How to budget when you have children


Image by Alexas_Fotos, used under Pixabay licence

Bottom line: families cost money. There are bills to pay. There’s a mortgage or rent to pay. You, your partner and your children need to eat and drink. You all need clothes. Your child(ren) may have hobbies or money for school excursions. They’ll want toys. It all means you won’t be able to spend your money as you’d like to and will need to budget. Here are a few tips:


Establish your spending habits

The very first thing you need to do is establish what your spending habits are so you have a starting point from which to plan your spending and make any necessary changes. List all your expenses on a spreadsheet. You’ll be surprised at how much you’re spending. Where did all those coffees come from?


Decide what your financial priorities are

Unfortunately, you’re going to have to juggle lots of different priorities and should establish what your financial ones are. You need to think about your own retirement, any debts you have, building savings and also an education fund for your children’s later years. Paying off debt would be useful to free up cash for other expenses.


Review recurring expenses

Energy bills, car insurance and broadband packages are all regular expenses on which you could save money if you’re willing to shop around. Visiting a site such as Cable to check broadband and phone deals would be a good idea. You can sign up for a bundle.

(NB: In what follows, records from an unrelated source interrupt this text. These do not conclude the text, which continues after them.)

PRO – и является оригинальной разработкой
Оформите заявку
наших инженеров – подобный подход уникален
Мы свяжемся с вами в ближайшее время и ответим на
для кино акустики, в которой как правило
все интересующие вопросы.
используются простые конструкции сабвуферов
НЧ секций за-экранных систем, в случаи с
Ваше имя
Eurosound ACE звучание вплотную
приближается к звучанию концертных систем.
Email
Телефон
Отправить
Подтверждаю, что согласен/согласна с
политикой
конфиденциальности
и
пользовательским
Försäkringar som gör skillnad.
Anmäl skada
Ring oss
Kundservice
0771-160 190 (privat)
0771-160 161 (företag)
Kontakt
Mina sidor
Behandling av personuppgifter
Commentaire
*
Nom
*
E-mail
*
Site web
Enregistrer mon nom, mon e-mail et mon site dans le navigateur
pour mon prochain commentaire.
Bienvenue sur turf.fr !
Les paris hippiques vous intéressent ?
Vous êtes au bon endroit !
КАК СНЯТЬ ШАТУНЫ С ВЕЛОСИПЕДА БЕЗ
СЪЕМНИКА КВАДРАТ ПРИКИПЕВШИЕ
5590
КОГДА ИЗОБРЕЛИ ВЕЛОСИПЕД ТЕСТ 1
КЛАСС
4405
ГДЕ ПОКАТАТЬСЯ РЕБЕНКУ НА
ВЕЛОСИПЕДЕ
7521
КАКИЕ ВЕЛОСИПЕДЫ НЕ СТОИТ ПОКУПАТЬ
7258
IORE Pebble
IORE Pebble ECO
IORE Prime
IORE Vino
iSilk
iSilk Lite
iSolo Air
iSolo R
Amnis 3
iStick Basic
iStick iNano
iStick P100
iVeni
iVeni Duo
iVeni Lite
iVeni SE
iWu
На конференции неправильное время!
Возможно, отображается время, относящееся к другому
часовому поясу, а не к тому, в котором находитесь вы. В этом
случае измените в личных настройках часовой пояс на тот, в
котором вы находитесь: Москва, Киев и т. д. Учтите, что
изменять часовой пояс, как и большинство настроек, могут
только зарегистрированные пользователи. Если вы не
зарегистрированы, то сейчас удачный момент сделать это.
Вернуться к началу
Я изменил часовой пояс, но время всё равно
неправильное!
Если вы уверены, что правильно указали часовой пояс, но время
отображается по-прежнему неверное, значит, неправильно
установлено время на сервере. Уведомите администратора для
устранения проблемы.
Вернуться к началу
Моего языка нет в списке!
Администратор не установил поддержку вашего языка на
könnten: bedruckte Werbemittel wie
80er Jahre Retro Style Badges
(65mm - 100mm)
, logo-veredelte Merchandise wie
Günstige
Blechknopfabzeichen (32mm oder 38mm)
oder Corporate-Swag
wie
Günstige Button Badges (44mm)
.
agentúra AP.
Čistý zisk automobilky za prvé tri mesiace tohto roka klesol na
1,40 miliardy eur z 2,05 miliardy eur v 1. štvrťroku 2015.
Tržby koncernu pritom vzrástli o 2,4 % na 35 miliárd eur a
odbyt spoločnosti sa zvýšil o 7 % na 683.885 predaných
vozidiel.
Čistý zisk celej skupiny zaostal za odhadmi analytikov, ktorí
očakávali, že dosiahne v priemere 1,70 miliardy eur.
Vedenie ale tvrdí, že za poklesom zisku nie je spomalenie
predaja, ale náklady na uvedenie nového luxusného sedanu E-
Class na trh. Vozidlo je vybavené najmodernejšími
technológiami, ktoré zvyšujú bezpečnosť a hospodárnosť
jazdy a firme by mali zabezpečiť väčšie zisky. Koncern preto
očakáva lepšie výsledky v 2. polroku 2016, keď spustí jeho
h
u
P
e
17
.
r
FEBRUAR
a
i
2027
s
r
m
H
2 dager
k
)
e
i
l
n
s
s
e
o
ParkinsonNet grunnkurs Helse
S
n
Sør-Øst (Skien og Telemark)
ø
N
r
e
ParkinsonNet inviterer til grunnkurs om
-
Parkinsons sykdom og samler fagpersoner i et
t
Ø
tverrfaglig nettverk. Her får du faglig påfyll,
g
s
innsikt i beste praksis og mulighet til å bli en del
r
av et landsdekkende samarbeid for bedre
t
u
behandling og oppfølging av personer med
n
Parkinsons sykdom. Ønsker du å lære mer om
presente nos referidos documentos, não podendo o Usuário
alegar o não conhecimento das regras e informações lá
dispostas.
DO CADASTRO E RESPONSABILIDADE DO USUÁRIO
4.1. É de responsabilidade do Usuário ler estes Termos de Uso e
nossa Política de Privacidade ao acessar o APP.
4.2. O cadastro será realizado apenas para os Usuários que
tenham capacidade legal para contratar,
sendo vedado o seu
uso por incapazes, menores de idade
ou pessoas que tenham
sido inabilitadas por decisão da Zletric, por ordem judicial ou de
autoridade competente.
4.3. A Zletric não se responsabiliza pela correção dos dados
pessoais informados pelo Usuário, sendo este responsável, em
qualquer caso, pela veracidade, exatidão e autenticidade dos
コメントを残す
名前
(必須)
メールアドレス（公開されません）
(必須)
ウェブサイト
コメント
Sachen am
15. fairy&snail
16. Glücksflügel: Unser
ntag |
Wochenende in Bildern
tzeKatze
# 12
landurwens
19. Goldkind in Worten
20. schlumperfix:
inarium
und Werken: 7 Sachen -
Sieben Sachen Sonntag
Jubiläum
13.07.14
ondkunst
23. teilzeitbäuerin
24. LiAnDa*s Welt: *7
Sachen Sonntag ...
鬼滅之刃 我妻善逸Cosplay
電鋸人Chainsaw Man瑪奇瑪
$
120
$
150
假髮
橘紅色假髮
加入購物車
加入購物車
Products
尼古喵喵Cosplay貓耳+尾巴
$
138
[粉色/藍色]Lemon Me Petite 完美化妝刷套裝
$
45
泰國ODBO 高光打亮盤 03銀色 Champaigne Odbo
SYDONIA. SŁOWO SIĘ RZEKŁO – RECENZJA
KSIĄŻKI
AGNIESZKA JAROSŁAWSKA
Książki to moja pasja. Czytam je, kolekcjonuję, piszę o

Your kids can make the most of the broadband to play games online and you can sign up for reduced rate phone calls, such as international calls or free weekend and evening calls, depending on the deal, to stay in touch with friends and relatives.


Use a grocery list

A grocery list is essential. It will help you to avoid making impulse buys. Plan your meals in advance, buy a handful of spices and buy your food in bulk. This will save you money in the long run. Aim to spend more on foods that have a higher nutritional value, such as fruit and vegetables, but a more moderate amount on moderately healthy food, including eggs, meat and other protein-packed foods. It’s not just about eating for less; it’s about eating well, too.


Review your budget

You may have created your budget, but the calculations don’t stop there. You should review your spending each week against your budget. It’s easy to spend more than you realise if you have a lot going on. Maybe certain bills are more than you expected them to be, you’ve had expenses you didn’t expect or were even just unrealistic when you set your budget.


Although sticking to your budget requires discipline, there are times when you should change it. If your circumstances change in some way — say, if you are unfortunate enough to be on the end of a redundancy — this will affect your income. You should revise your budget to stretch it further if you can. You should also adjust your budget if your financial goals change.


Families have lots of expenses and you could have to pull tight on the purse strings. With some careful budgeting, however, you can make your money go further so that your family has everything it needs.